In the following pages, we discuss each of the following topics:

  1. Simple Wills: A simple Will contains basic provisions related to the disposition of a person’s estate upon their death. The Will also appoints someone to handle the Testator’s final affairs after death. Although the simple Will does not address estate tax concerns, it is the most appropriate option for someone whose estate does not present estate tax concerns.
  2. Wills with Tax Planning: In some cases, the Testator’s assets are great enough that they require consideration of various alternatives to avoid estate taxes at death. In these cases, the use of a Will that incorporates tax planning provisions is most appropriate. These provisions allow the Testator to use the assets during their lifetime, but upon death, the assets are distributed in a manner consistent with the tax-savings goal of the tax provisions in the Will. Although a Will with tax planning provisions is obviously more complex than a Simple Will, it is appropriate for someone who has tax concerns.
  3. Powers of Attorney: Anytime that someone is looking at their estate plan, they should consider the creation of powers of attorney to appoint someone to act for them in the event of their incapacity. In Texas, powers of attorney are created for both medical and financial concerns, and they are very important should something happen requiring that someone step in and make decisions for you.
  4. Living Wills: In the wake of the Terry Schiavo controversy, the concept of Living Wills has become very important to many people. The Living Will addresses your desires regarding life-support treatment in the event that you are not able to communicate these decisions to a doctor.
  5. Handwritten Wills: Not surprisingly, many people have questions about whether or not a handwritten Will can be upheld as valid. Although they can, handwritten Wills require very specific elements. Without them, the handwritten Will is not considered effective and will not be used to dispose of the Testator’s assets at death.

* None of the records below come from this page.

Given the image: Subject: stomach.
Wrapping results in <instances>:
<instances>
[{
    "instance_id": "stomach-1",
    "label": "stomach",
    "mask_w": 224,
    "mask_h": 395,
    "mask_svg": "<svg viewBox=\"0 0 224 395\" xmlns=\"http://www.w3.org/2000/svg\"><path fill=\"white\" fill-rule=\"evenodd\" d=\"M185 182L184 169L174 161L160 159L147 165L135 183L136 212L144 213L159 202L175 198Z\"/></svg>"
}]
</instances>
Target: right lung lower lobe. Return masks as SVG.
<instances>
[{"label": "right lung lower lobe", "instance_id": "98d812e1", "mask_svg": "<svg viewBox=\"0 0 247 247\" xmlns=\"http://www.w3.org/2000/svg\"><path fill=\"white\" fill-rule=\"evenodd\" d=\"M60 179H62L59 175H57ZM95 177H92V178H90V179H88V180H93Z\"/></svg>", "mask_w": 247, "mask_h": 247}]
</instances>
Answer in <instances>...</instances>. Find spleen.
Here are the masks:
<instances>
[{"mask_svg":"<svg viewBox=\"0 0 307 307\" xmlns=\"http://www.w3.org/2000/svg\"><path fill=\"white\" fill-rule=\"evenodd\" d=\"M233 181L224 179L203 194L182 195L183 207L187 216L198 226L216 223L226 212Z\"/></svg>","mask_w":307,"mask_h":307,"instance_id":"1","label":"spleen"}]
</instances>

  6. Frequently Asked Questions: We have found that many of our prospective clients frequently have questions and misconceptions about Wills and the disposition of their estates. In this section, we have attempted to answer some of those questions for you. If you have questions that we have not addressed in this section, please feel free to Contact Us with your questions, and we will be glad to answer them.

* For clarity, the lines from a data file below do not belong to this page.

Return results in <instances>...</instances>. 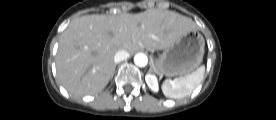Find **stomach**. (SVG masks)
Masks as SVG:
<instances>
[{
	"label": "stomach",
	"mask_w": 276,
	"mask_h": 120,
	"mask_svg": "<svg viewBox=\"0 0 276 120\" xmlns=\"http://www.w3.org/2000/svg\"><path fill=\"white\" fill-rule=\"evenodd\" d=\"M204 47L203 36L196 30L189 31L164 49L153 63V69L159 76L187 75L201 64Z\"/></svg>",
	"instance_id": "0dacf381"
}]
</instances>
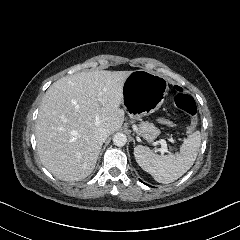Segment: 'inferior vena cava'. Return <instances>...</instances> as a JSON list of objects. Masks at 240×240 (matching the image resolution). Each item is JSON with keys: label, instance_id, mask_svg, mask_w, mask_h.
<instances>
[{"label": "inferior vena cava", "instance_id": "602c4592", "mask_svg": "<svg viewBox=\"0 0 240 240\" xmlns=\"http://www.w3.org/2000/svg\"><path fill=\"white\" fill-rule=\"evenodd\" d=\"M109 135H110V133L108 130H106L104 128H100L97 130L96 139L101 142H104L108 138Z\"/></svg>", "mask_w": 240, "mask_h": 240}]
</instances>
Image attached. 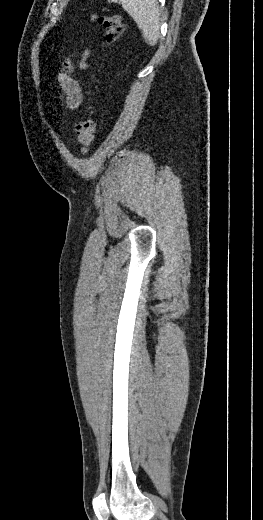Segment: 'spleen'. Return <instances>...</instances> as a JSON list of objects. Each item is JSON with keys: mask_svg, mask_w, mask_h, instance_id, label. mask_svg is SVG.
<instances>
[{"mask_svg": "<svg viewBox=\"0 0 263 520\" xmlns=\"http://www.w3.org/2000/svg\"><path fill=\"white\" fill-rule=\"evenodd\" d=\"M119 1L123 9L134 19L150 46H155L160 37V9L157 0H110Z\"/></svg>", "mask_w": 263, "mask_h": 520, "instance_id": "3e777b00", "label": "spleen"}]
</instances>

Many clients ask the attorneys at Ford+Bergner about what happens if someone dies without a Will. We routinely advise clients that the probate process when someone dies without a Will is much more complex and expensive. Instead of the assets being divided according to the provisions of the Testator’s Will, the assets are divided according to the provisions of Texas law. Even if the Testator had expressed desires prior to their death about the division of their assets, those desires are not followed unless they are contained within a well-drafted Will.

The costs associated with creating a Will pales in comparison to the problems and cost that can arise from not having a Will. We highly recommend that every adult in the United States should consider a Will, and we advise our clients and prospective clients to seek competent advice from a lawyer who practices in this area before creating a Will.